> _Page extract_
────────────────────────────────────────

It has been said many times by many authors in the literature that reproducibility is the cornerstone of Science and we, as a scientific community, should aim at such reproducibility. However, good intention are not sufficient and a given computational results can be declared reproducible if and only if it has been actually replicated in a the sense of a brand new open-source and documented implementation. As explained before, writing such replication might be a daunting task that is not really rewarded and we may thus wondered what could be the motivation for doing so ? Such motivations are indeed diverse and range from the simple student who want to train oneself in order to get familiar with a specific scientific domain up to the senior researcher that has a critical need of a specific piece of code:

@stachelek:2016: I was motivated to replicate the results of the original paper because I feel that working through code supplements to blog posts has really helped me learn how to science. I could have published my replication as a blog post but I wanted the exposure and permanency that goes along with journal articles. This was my first experience with formal replication. I think the review was useful because it forced me to consider how the replication would be used by people other than myself. I have not yet experienced any new interactions following publication. However, I did notify the author of the original implementation about the replication's publication. I think this may lead to future correspondence. The original author suggested that he would consider submitting his own replications to ReScience in the future.

@topalidou:2015:b: Our initial motivation and the main reason for replicating the model is that we needed it in order to collaborate with our neurobiologist colleagues. When we arrived in our new lab, the model has just been published (2013) but the original author left the lab a few months before our arrival. And of course, there were no public repository, no version control and the paper describing the model was incomplete and partly inaccurate. In the end, we get our hands on the original sources (6,000 lines of Delphi) only to realize we could not compile them. It took us three months to replicate it using 250 lines of Python. But at this time, there were no place to publish this kind of replication and share the new code with colleagues. Since then, we have refined the model and made new predictions that have been confirmed. Our initial replication effort really gave the model a second life.

────────────────────────────────────────

> _Extracted information_
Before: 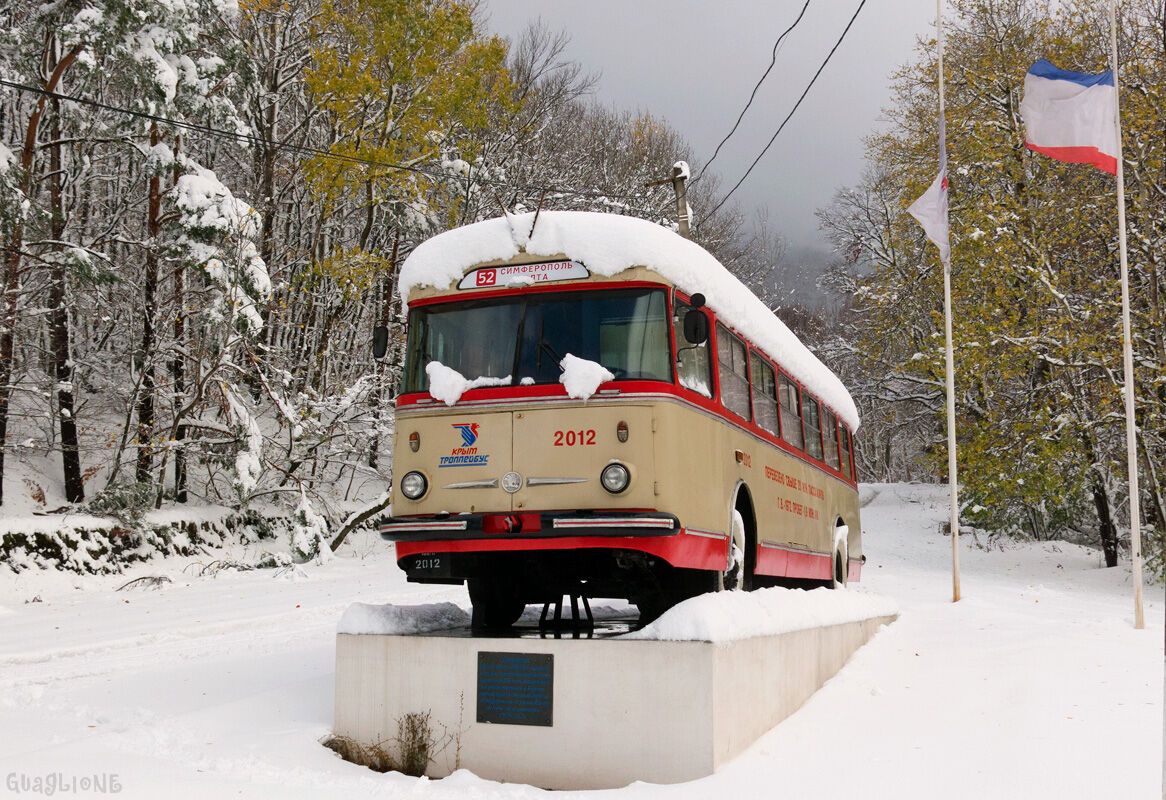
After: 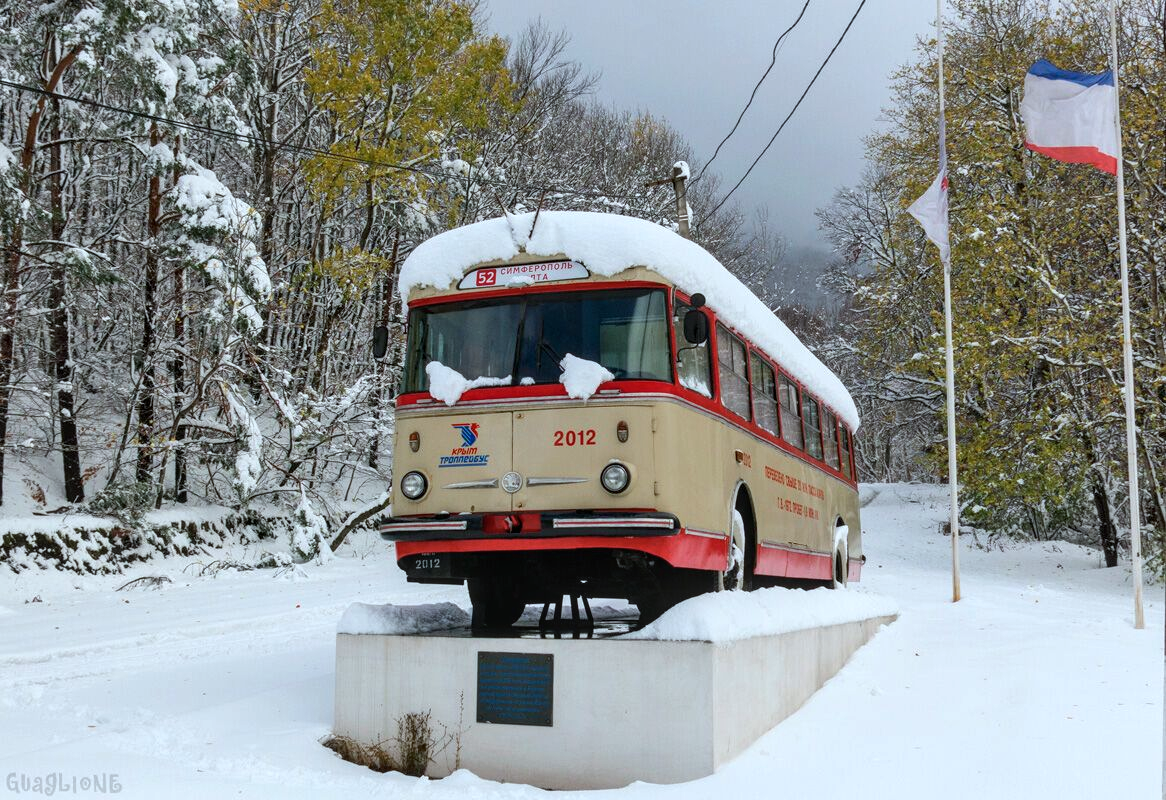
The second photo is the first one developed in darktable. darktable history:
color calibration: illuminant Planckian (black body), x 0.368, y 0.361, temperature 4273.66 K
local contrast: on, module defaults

────────────────────────────────────────

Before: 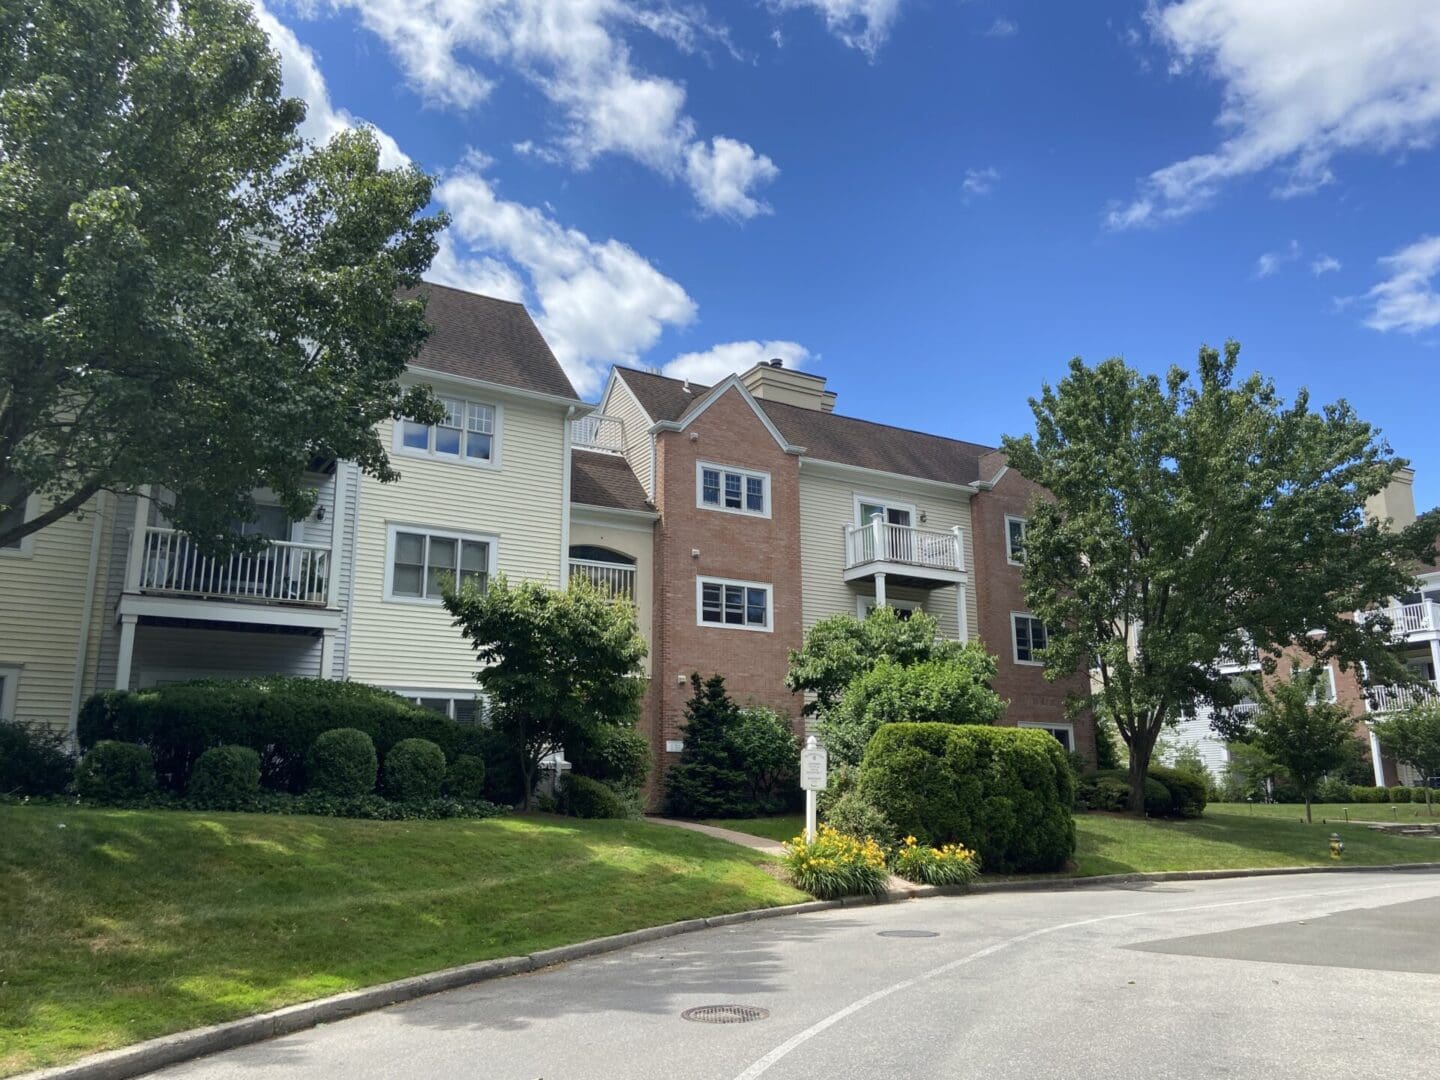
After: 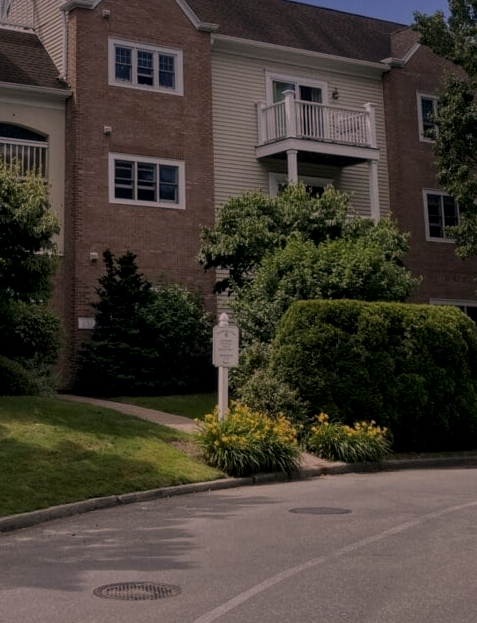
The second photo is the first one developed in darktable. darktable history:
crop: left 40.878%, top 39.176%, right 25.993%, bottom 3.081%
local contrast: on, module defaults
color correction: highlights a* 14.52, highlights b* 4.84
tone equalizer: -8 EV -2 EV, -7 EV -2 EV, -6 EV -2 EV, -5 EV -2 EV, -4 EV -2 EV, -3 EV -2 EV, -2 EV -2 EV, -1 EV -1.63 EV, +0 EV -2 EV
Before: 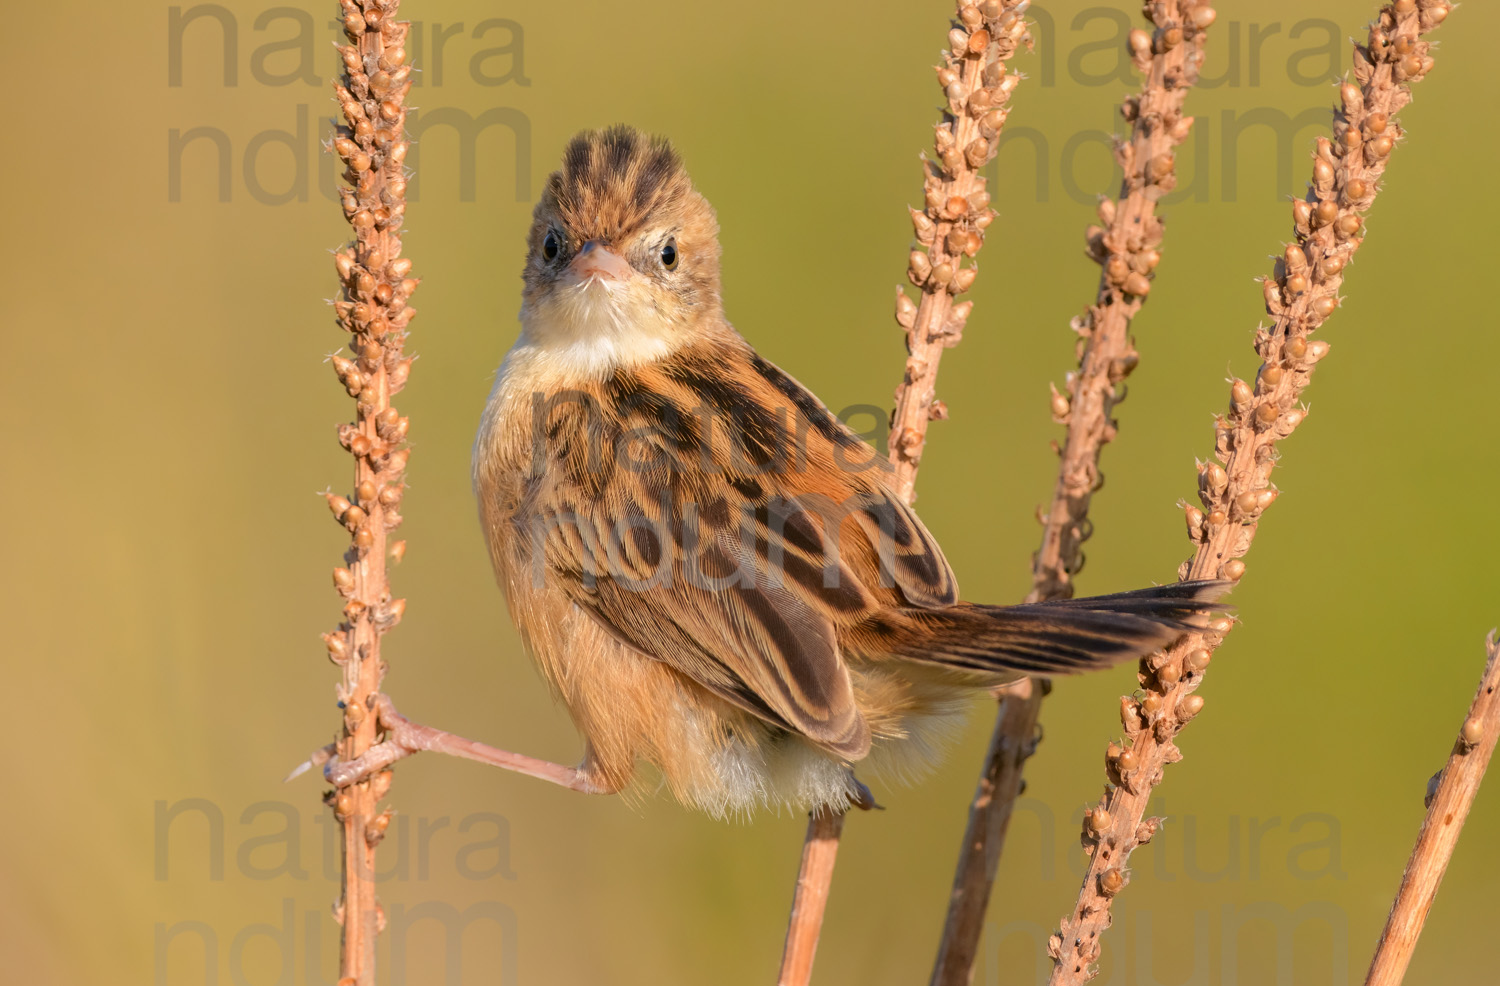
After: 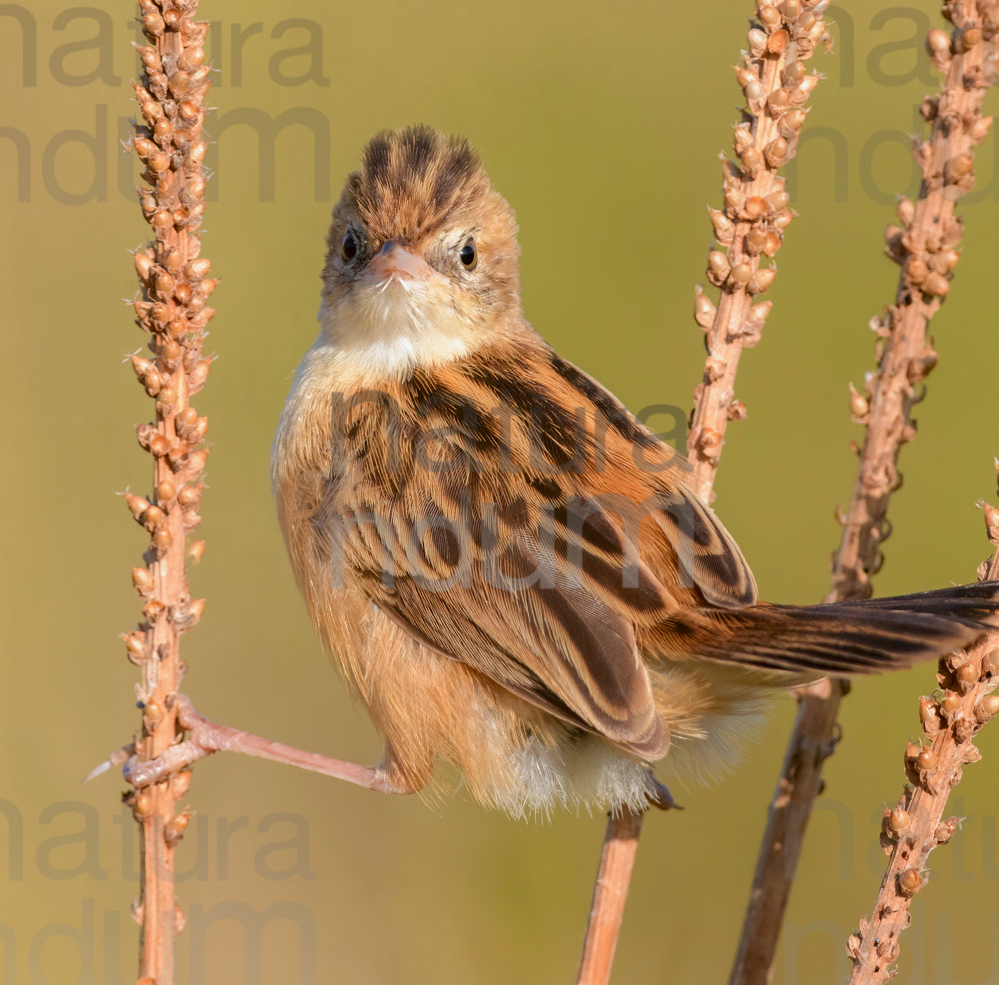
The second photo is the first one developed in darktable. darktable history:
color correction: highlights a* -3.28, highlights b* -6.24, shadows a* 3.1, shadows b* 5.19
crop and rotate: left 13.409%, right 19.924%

────────────────────────────────────────

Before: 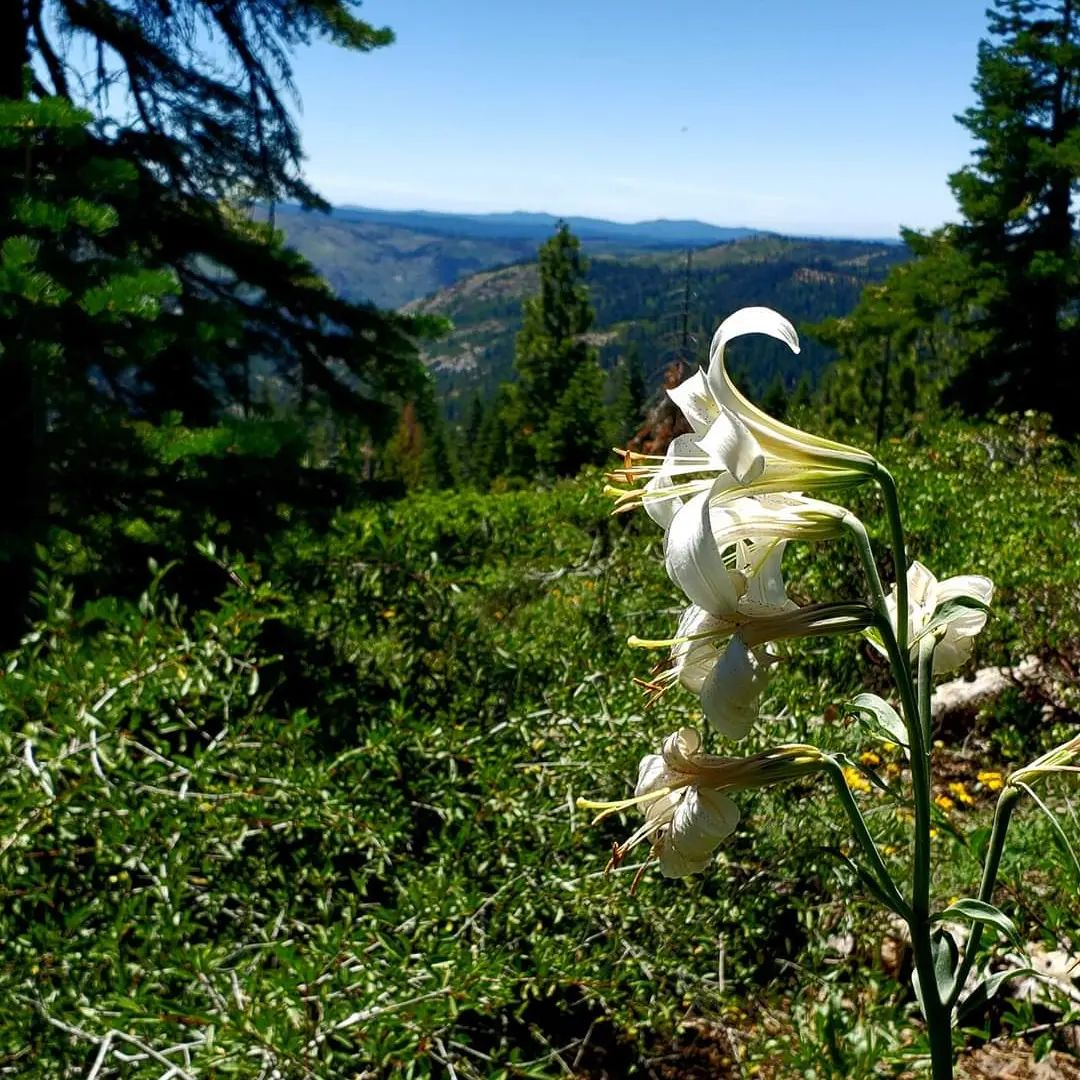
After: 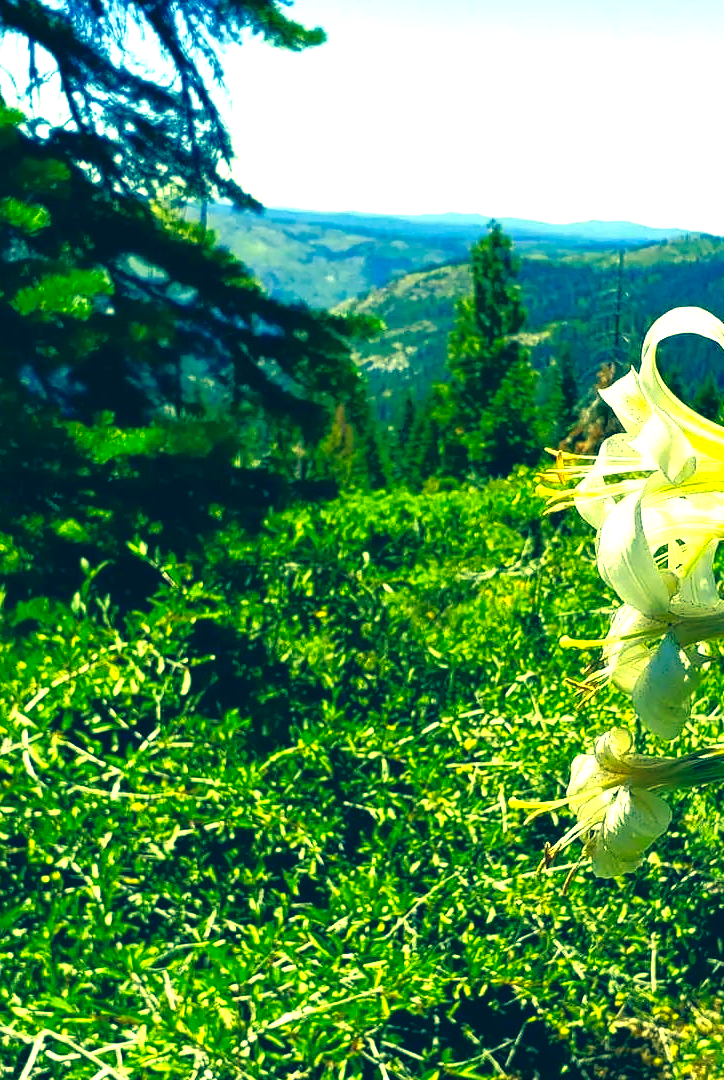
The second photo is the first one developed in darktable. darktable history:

────────────────────────────────────────

Write the next part of the passage on why researchers replicate published computational work, picking up right after its final sentence.

> _Task answer_
@viejo:2016: Replicating previous work is a relatively routine task every time we want to build a new model: either because we want to build on it, or because we want to compare to it. We also give replication tasks to M.Sc. students every year, as projects. In all these cases, we are confronted to incomplete or inaccurate model descriptions, as well as to the impossibility to obtain the original results. Contacting the original authors sometimes solves the problem, but not so often (because of the "dog ate my hard drive" syndrom). We thus accumulate knowledge, internal to the lab, about which model work, which doesn't, and how a given model has to be parameterized to really work. Without any place to publish it, this knowledge is wasted. Publishing it in ReScience, opening the discussion publicly, will be a progress for all of us.

ReScience already published 4 articles and as shown above, the original motivations of these authors are all different and this might become even more obvious and diverse with future publications. But, beyond these motivations, publishing in ReScience may be especially important for students since this represent a unique opportunity to show the community a given student is able to read a scientific article, to have a deep understanding of it, to write a new implementation and to eventually write a scientific article describing his/her work. Although the ReScience publishing model is a bit different from other academic journals, it can give students a first experience at peer-reviewed scholarly publishing, including meeting standards of scientific rigor and addressing reviewers' comments. Furthermore, publishing in ReScience is a way to actively contribute to open science while adding to one's publication record.